I think if it is made a Felony it will be harder to get on arrested, the cops and judges are not going to lock a guy up for 5 years for trying to put food on the table (and that is the argument they will use along with the right to work). 

It is already a class 1 misdemeanor and a pretty stiff penalty (2nd and 3rd times get real stiff).

The problem is enforcement, you see a guy working without a licence see if you can get the cops to come out and arrest the guy... Lot's of luck. 

Going to jail and then going threw the process is enough in it's self (without the sentence included) to make most stop after the first time.
It's just that most cops (and general public) don't look at it like a real crime, that is what we need to change to make a real difference. The Laws are already in place.

Also check into the "Special Masters program"; it's self funded and is used in with great success in a few Counties and needs to be taken state wide.


I plan on doing all I can this year to make HO fraud an issue. If you go into a restaurant and ordered a meal and walk out without paying you go to jail (no contract or signed anything). But a HO can get us to do work on there house with a contract and when it comes time to pay not to write the check... at that point we should be able to call the cops and have the HO arrested and locked up till he pays up. You have an issue with the work, fine, pay up and file a complaint to the contractor and make them fix or it become there problem with the courts or DBPR. This goes for GCs too....


----------



## Dominic117 (Nov 6, 2010)

I'll tell you, I agree with some of that and disagree with some. We are all trying to put food on the table for our families, the difference we are doing it legally. So really there is no argument there. Coming from a Law Enforcement background, I know cops are LESS likely to arrest on a misdemeanor than a felony. A felony requires a physical arrest, were as there are only 7 misdemeanors a policeman can arrest on that don't occur in his presence, like shoplifting. 

The misdemeanor hasn't been doing the trick. We have several news articles here in Tampa of repeat offenders.

I agree with you on the homeowner fraud. If the work is complete and pasted inspection, it's time to pay. The Lien Law is a joke! I have filed liens, initiated law suits and still didn't collect. I agree, there needs to be something to protect the contractor as well.


----------



## apehangeralfy (Oct 26, 2008)

I go one step further... HO that get there own permit and hire illegals to do the work should also be charged with contracting without a license.

- _Set tasks_
1. Duplicate the part of the forum thread on unlicensed contracting that begins at the words "I agree with you" and stops after "without a license.".
2. Write the next part of the forum thread on unlicensed contracting, picking up after its final sentence.

[Recorded data]
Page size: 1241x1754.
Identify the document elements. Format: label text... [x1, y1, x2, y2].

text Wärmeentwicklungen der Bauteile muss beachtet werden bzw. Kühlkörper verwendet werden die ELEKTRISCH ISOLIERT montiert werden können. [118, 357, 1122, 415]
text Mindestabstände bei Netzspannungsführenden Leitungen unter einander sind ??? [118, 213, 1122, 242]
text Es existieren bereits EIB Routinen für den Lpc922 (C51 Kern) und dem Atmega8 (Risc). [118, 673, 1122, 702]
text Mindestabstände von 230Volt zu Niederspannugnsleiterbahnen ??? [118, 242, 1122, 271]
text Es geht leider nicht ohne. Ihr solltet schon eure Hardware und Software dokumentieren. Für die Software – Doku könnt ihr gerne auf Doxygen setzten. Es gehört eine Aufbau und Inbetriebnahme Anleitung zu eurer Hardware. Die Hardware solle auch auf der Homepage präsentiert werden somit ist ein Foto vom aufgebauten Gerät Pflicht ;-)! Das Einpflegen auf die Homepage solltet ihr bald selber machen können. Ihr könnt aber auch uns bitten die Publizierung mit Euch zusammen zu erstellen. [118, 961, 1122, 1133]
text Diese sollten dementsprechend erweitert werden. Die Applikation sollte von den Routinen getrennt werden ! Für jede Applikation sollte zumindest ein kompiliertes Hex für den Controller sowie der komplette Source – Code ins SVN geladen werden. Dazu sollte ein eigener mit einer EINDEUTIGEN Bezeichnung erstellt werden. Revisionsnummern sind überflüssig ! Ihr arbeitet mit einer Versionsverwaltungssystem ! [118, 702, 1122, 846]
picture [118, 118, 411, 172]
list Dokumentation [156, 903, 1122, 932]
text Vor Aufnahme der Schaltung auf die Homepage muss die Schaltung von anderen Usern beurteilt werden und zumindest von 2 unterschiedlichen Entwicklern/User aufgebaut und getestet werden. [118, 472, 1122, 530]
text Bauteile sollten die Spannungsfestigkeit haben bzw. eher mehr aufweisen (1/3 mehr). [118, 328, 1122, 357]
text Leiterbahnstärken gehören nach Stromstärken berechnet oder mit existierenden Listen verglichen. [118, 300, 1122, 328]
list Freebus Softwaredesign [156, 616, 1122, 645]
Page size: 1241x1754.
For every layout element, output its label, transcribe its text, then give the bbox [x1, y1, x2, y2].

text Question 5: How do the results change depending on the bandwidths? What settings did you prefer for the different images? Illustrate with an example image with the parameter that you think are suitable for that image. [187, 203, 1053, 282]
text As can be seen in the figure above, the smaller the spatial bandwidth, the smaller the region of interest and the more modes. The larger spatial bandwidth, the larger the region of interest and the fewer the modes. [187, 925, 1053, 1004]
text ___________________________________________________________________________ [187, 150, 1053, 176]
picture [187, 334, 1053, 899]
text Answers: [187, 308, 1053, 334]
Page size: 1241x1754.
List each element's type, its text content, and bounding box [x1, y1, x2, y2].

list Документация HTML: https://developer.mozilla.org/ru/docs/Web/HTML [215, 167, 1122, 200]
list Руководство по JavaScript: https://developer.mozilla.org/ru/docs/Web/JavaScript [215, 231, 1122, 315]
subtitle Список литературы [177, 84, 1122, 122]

- _Results of the exercise_
1.
I agree with you on the homeowner fraud. If the work is complete and pasted inspection, it's time to pay. The Lien Law is a joke! I have filed liens, initiated law suits and still didn't collect. I agree, there needs to be something to protect the contractor as well.


----------



## apehangeralfy (Oct 26, 2008)

I go one step further... HO that get there own permit and hire illegals to do the work should also be charged with contracting without a license.

2.
I here almost daily on estimates "Do I need to pull a permit?"... and right then I go in to the permitting, licensed, GL and WC speech. 

I put the guys that sub, sub jobs to avoid WC and employment taxes, the guy in a truck handyman special, the off duty firefighter/police and unlicensed hacks all in the same category... 

I have had the bet luck stopping illegal contractors over here by sending WC officials to the job.... it is very effective if they are on site. 


Second offence is a felony as is during a state of emergency...


"FLORIDA STATE STATUE
489.127 Prohibitions; penalties....

For purposes of this subsection, a person or business organization operating on an inactive or suspended certificate, registration, or certificate of authority is not duly certified or registered and is considered unlicensed. An occupational license certificate issued under the authority of chapter 205 is not a license for purposes of this part.

(2)(a) Any unlicensed person who violates any of the provisions of subsection (1) commits a misdemeanor of the first degree, punishable as provided in s.775.082 or s. 775.083.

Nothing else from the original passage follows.